Hasil peneltian menunjukkan bahwa terdapat hubungan yang bermakna antara keyakinan masyarakat terhadap kemampuan perawat dengan tindakan medik yang diperoleh oleh pasien (p<0,05) (Tabel 4.8). Hasil penelitian yang dilakukan oleh Suharto (2001) di Propinsi Jawa Barat menemukan bahwa beberapa faktor penyebab tindakan medik yang dilakukan oleh perawat adalah tekanan sosial budaya lokal/sanksi sosial, kedekatan emosional/kepercayaan masyarakat terhadap petugas kesehatan, peluang/permintaan dari masyarakat, dan tingkat pengetahuan terhadap hak, tanggung jawab, peran, serta kewenangan.

Hasil penelitian menunjukkan bahwa sebagian besar pasien (80,5%) yakin dengan kemampuan perawat. Hanya 2,5% pasien yang memanfaatkan pelayanan kesehatan yang dilakukan oleh perawat yang tidak yakin dengan kemampuan yang dimiliki oleh perawat. Hal ini menyebabkan pasien memanfaatkan pelayanan kesehatan yang dilakukan oleh perawat dengan tanpa keraguan, meskipun mereka tidak mengetahui batasan kewenangan perawat dengan jelas.

Keyakinan masyarakat terhadap kemampuan perawat telah menjadi sebuah nilai bagi sebagian masyarakat. Keyakinan tersebut menjadikan masayarakat tidak lagi memikirkan berbagai resiko yang akan dihadapi. Untuk itu, perlu dilakukan upaya-upaya pendidikan kesehatan untuk merubah paradigma dan nilai-nilai yang tidak sehat yang ada dalam masyarakat.

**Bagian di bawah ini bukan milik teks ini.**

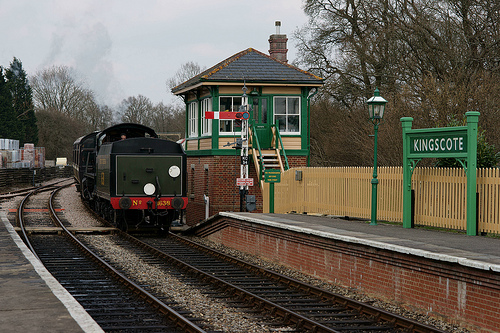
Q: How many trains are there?
A: 1.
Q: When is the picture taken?
A: Daytime.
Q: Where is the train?
A: On the tracks.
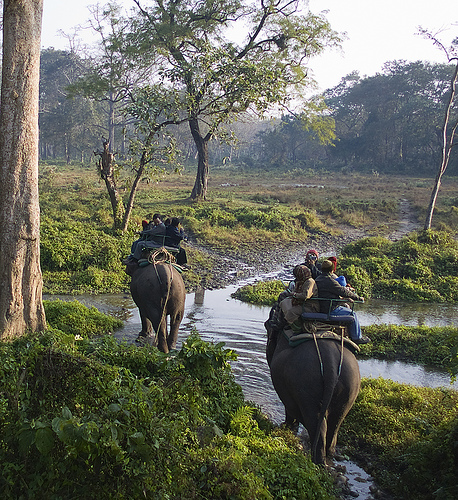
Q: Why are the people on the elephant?
A: Riding it.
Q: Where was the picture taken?
A: Foreign country.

5.3 Keterbatasan Penelitian

Penelitian ini dilakukan dengan tidak terlepas dari berbagai keterbatasan, baik dari segi dana, waktu, kemampuan peneliti dan berbagai keterbatasan lainnya. Sesunggunya masih banyak faktor yang seharusnya dapat diteliti yang diduga berhubungan dengan tindakan medik perawat. Berbagai faktor tersebut antara lain:

a. Berbagai indikasi menunjukkan bahwa timbulnya tindakan medik perawat juga

sangat dipengaruhi oleh masa pendidikan yang tidak tegas membatasi hak dan kewenangan perawat dalam melakukan tindakan medik. Perawat sering dididik seakan-akan sama dengan dokter dalam melakukan tindakan medik, sehingga

ketika praktik dilapangan perawat sering melakukan tindakan medik tanpa persetujuan dokter penanggung jawab

b. Motivasi perawat sebelum memasuki sekolah-sekolah keperawatan. Motivasi

perawat cendeung mengalami pergeseran sesuai dengan perjalanan waktu. Motivasi calon perawat untuk memasuki pendidikan di sekolah keperawatan awalnya adalah untuk pengabdian, namun secara perlahan berubah menjadi motivasi ekonomi dan kemampuan melakukan tindakan medik yang hampir sama dengan dokter.